Want to know how cyber criminals can exploit employees to attack organizations?

  • All it takes for any organization’s cyber security defenses to crumble is an employee making a small mistake; like clicking on a malicious email or link. It is much easier for cybercriminals to hack a human than an organization’s network which makes employees the single greatest security risk.
  • Acordis Social Engineering service assesses the weaknesses and risks posed by the human element and how it could impact the security of an organization.

Evaluate the effectiveness of security posture

By leveraging Acordis Social Engineering services evaluate the effectiveness of existing security controls and gain a real-time assertion of how vulnerable employees are to cyber attacks.
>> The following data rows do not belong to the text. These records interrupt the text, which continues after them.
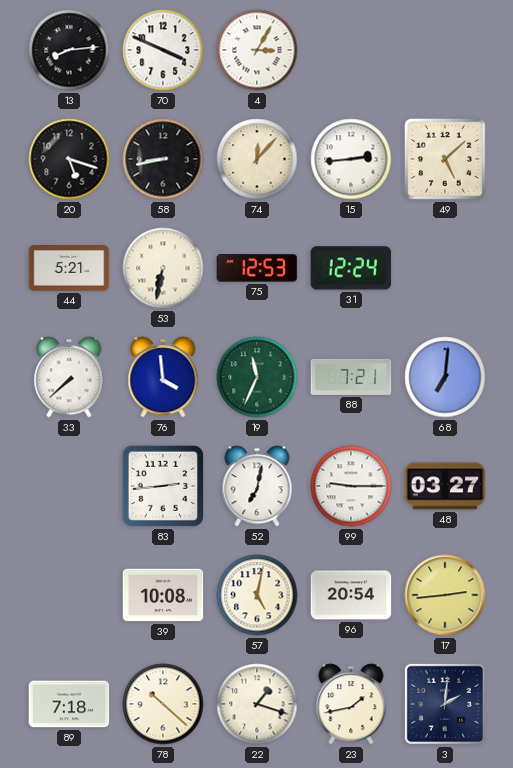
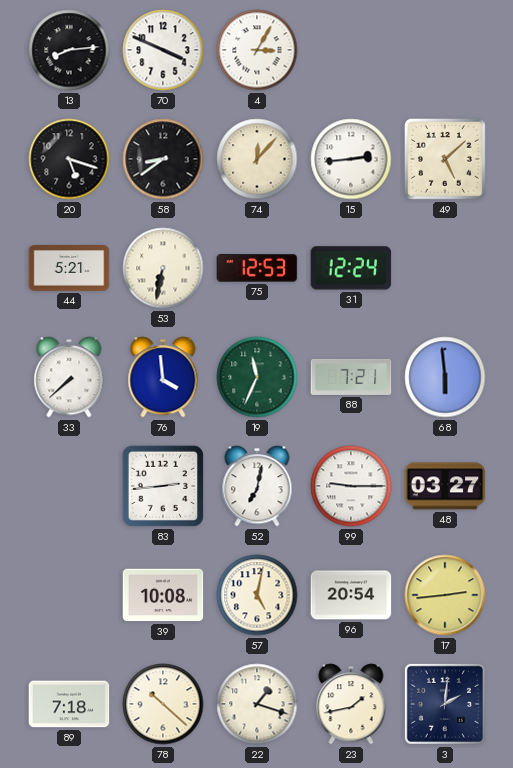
58: 8:43 -> 8:39
68: 7:01 -> 5:59
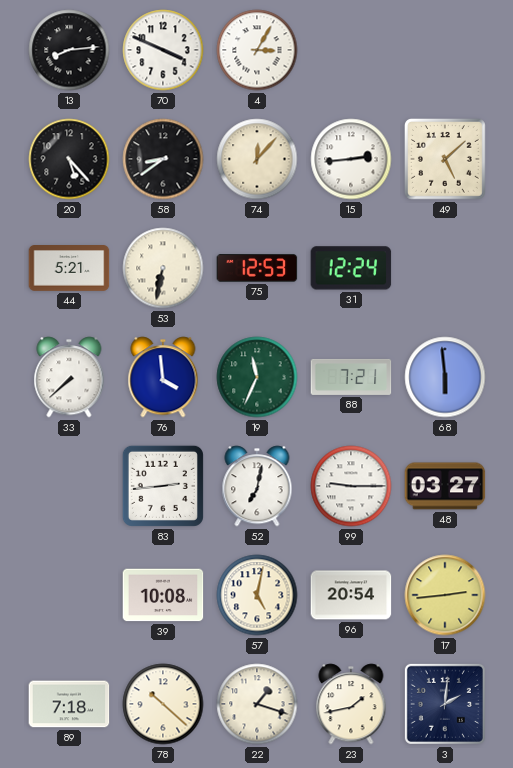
20: 5:18 -> 5:23
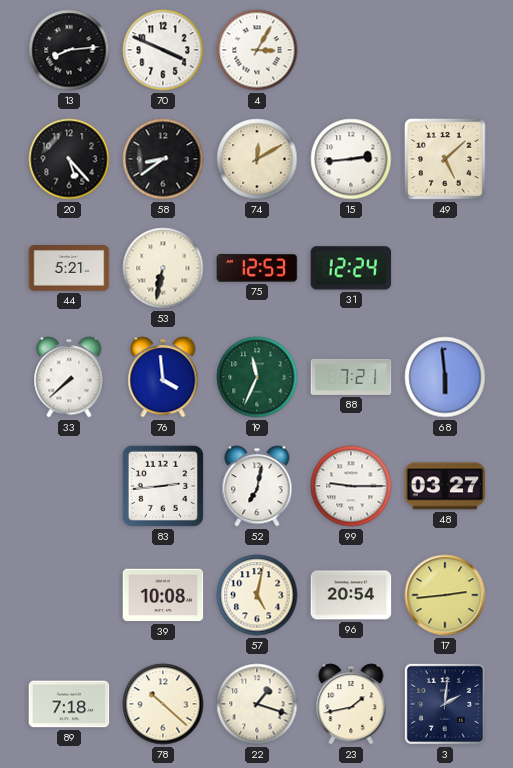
74: 12:07 -> 12:10
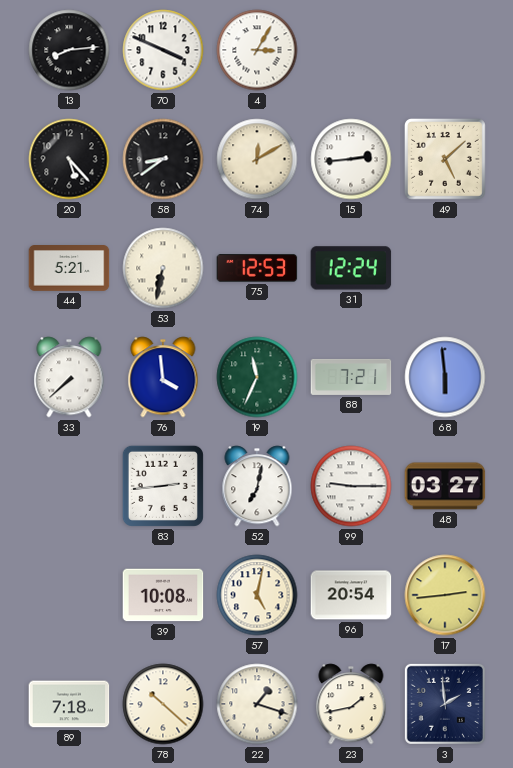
3: 2:01 -> 1:59
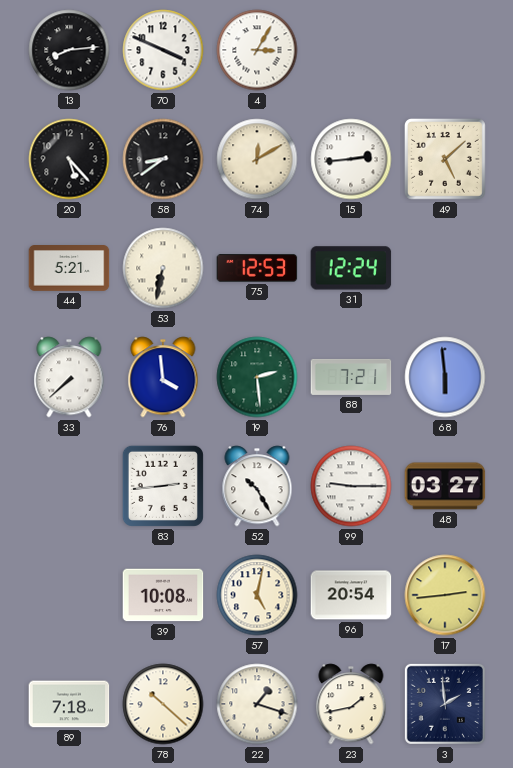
19: 11:34 -> 2:29
52: 7:02 -> 10:25
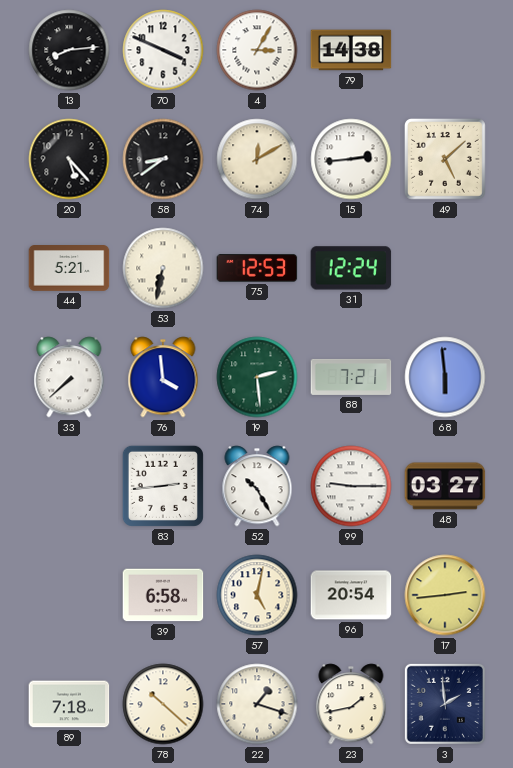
79: none -> 14:38
39: 10:08 -> 6:58
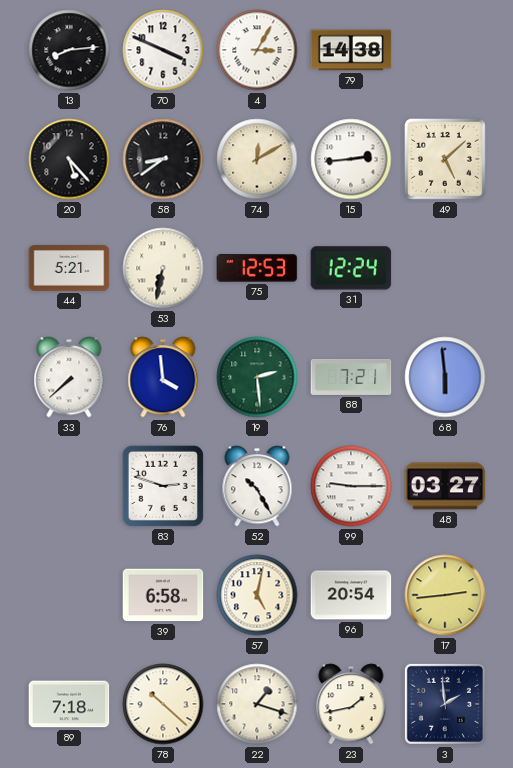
83: 2:44 -> 2:48
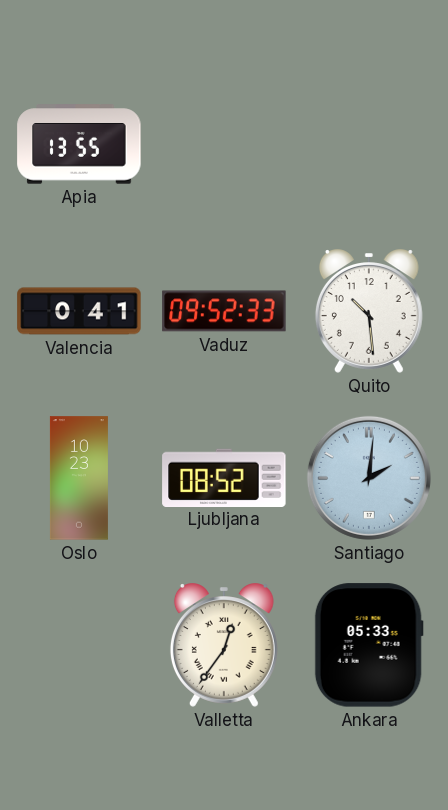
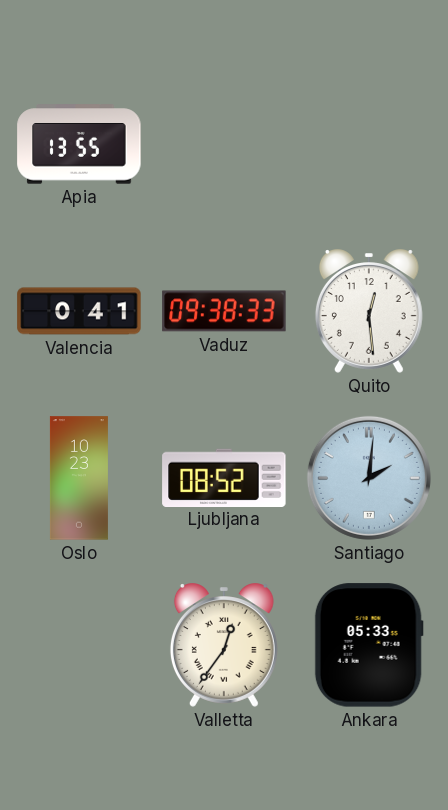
Vaduz: 09:52 -> 09:38
Quito: 10:29 -> 12:29
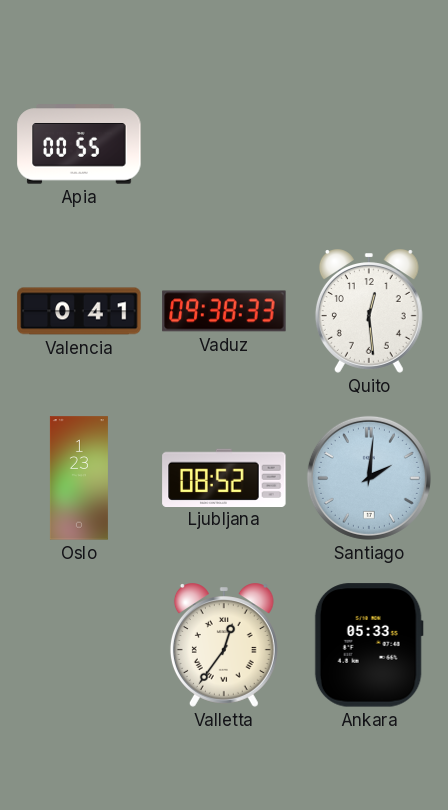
Apia: 13:55 -> 00:55
Oslo: 10:23 -> 1:23
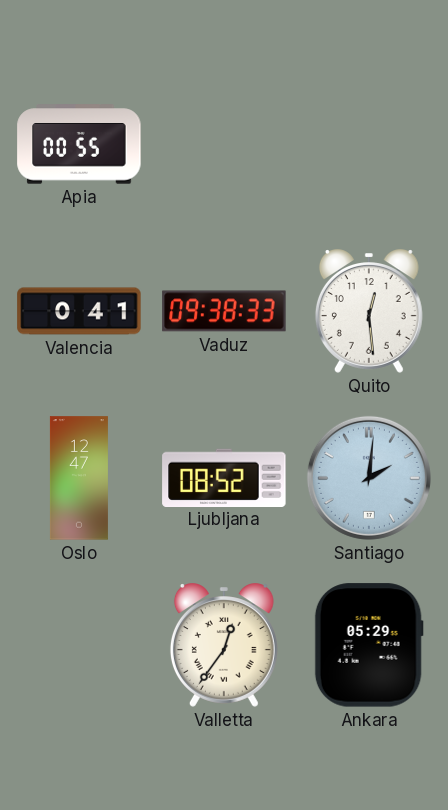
Oslo: 1:23 -> 12:47
Ankara: 05:33 -> 05:29
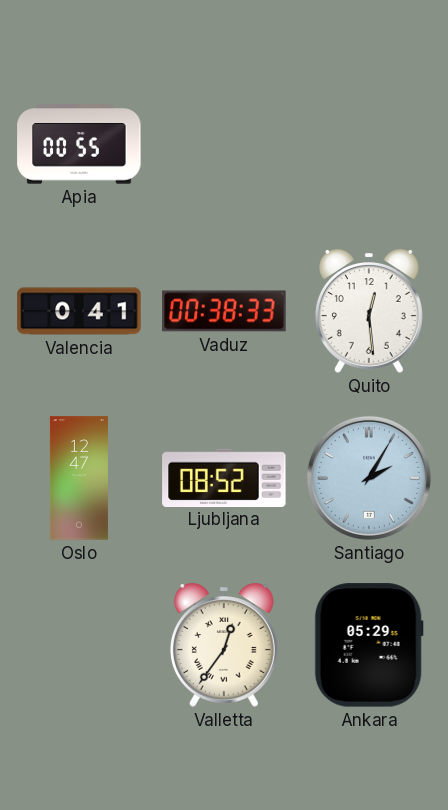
Vaduz: 09:38 -> 00:38
Santiago: 2:01 -> 2:05
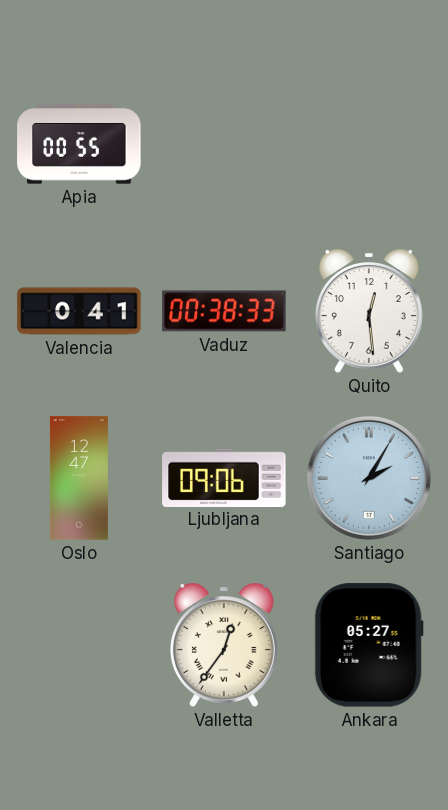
Ljubljana: 08:52 -> 09:06
Ankara: 05:29 -> 05:27
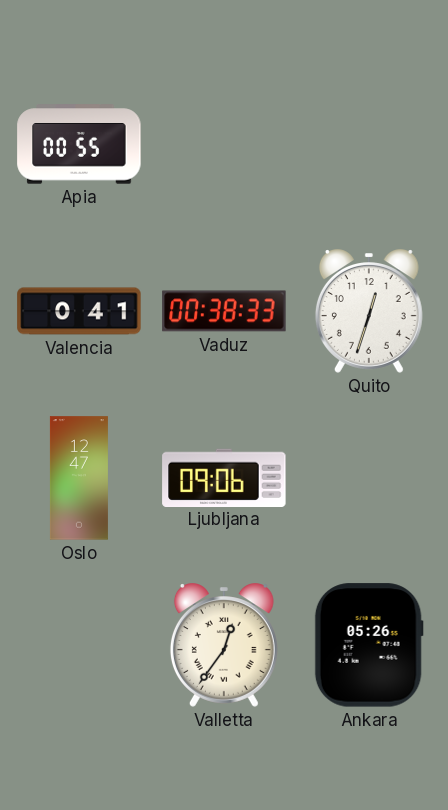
Quito: 12:29 -> 12:33
Santiago: 2:05 -> none
Ankara: 05:27 -> 05:26
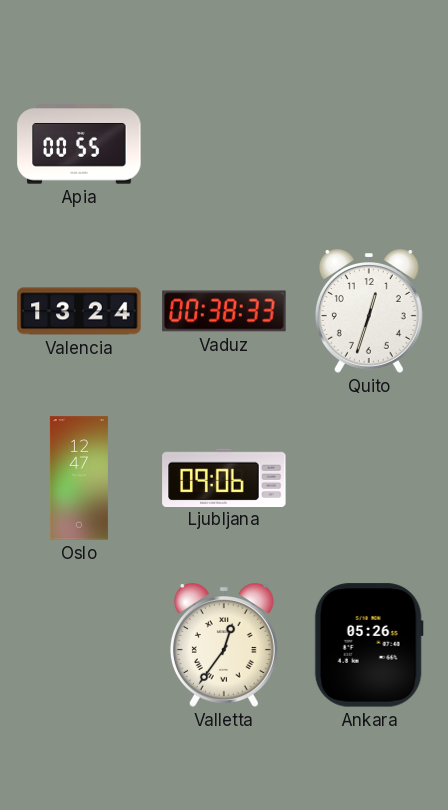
Valencia: 0:41 -> 13:24
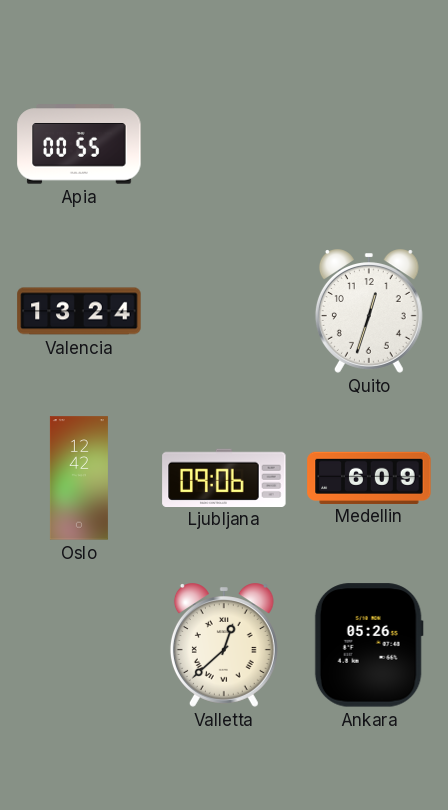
Vaduz: 00:38 -> none
Oslo: 12:47 -> 12:42
Medellin: none -> 6:09
Valletta: 12:36 -> 12:38
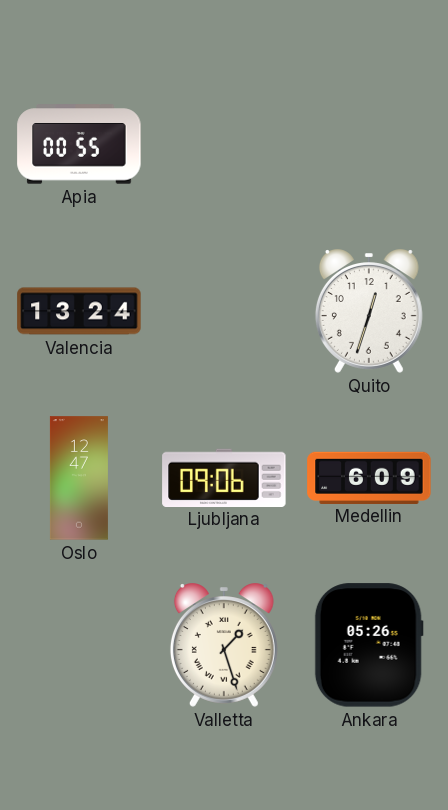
Oslo: 12:42 -> 12:47
Valletta: 12:38 -> 1:27
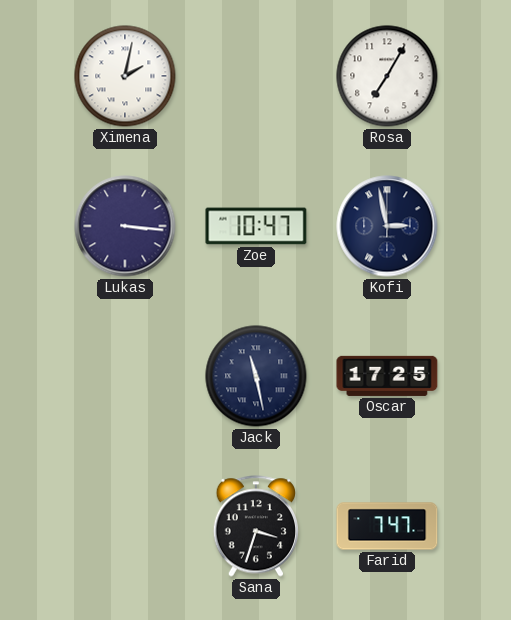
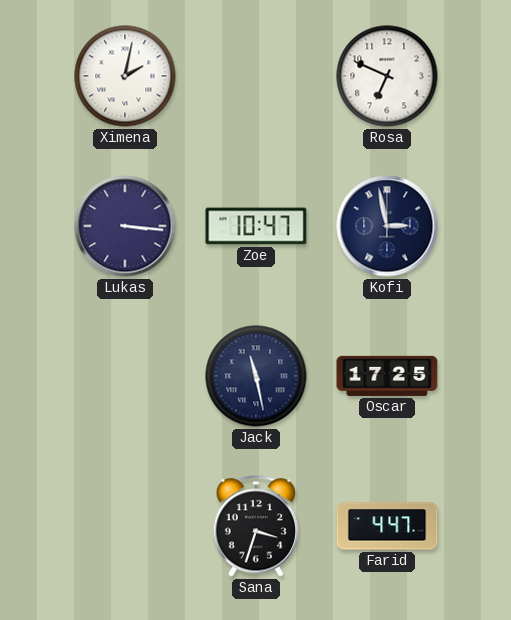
Rosa: 7:05 -> 6:49
Farid: 7:47 -> 4:47
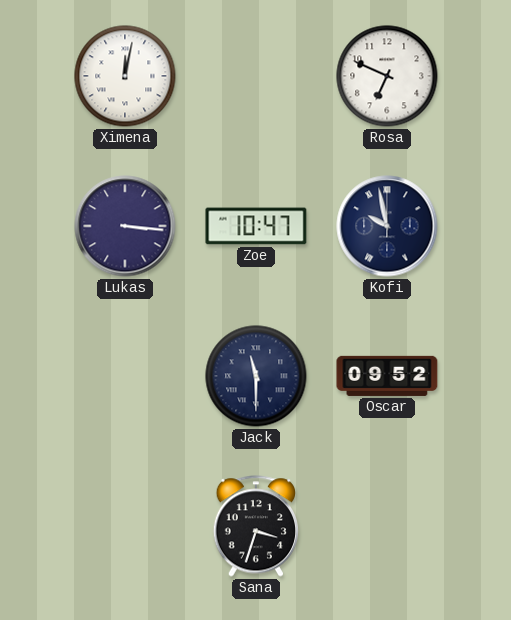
Ximena: 2:02 -> 12:02
Kofi: 2:58 -> 9:58
Jack: 11:28 -> 11:30
Oscar: 17:25 -> 09:52
Farid: 4:47 -> none
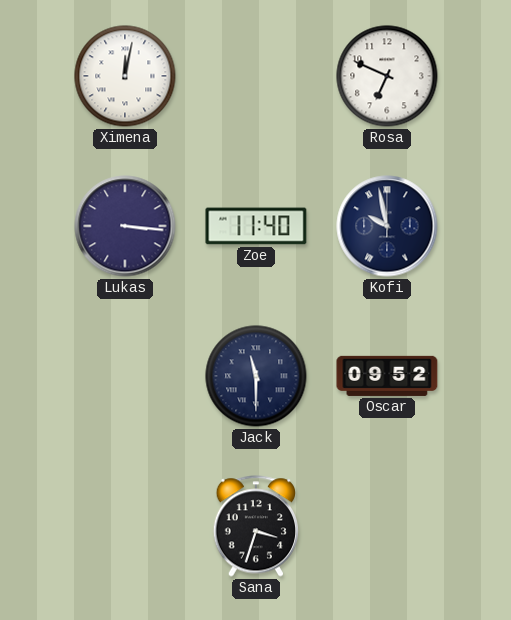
Zoe: 10:47 -> 11:40
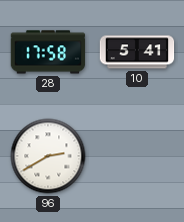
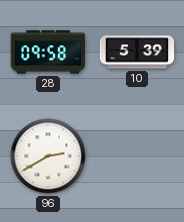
28: 17:58 -> 09:58
10: 5:41 -> 5:39
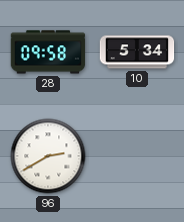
10: 5:39 -> 5:34
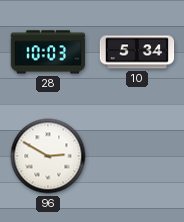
28: 09:58 -> 10:03
96: 2:40 -> 2:50
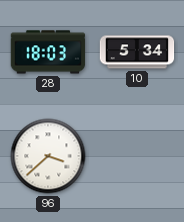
28: 10:03 -> 18:03
96: 2:50 -> 3:38
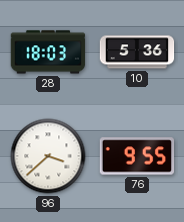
10: 5:34 -> 5:36
76: none -> 9:55
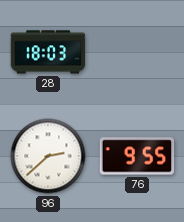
10: 5:36 -> none
96: 3:38 -> 2:38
Assess the impact of a Real-world attack

By conducting this assessment, organizations can evaluate potential damage that can be caused by a real-world attack that exploits both human element and security controls

Identify gaps in employee’s cybersecurity awareness

Evaluate if employees are vigilant to social engineering techniques and enhance their overall awareness on how these attacks can manipulate or deceive them, putting the whole organization at risk. 

What we do

    • Our team will determine how vulnerable your organization is to a social engineering attack by building an attack scenario using customized tactics, techniques, and procedures.
    • We provide a comprehensive report that explains the exposure of the potential social engineering attacks and the risk it poses to your organization while recommending best practices for further training to put employees a step ahead of the attackers.
    • By implementing the recommendations of our social engineering report, increase the resilience of the overall security posture and minimize the risk of these attacks.
    • We test your people and security controls by using real world attack scenarios to depict what a true cybercriminal could attempt to do to trick human behavior into doing what may not be in the best interest of your organization’s security.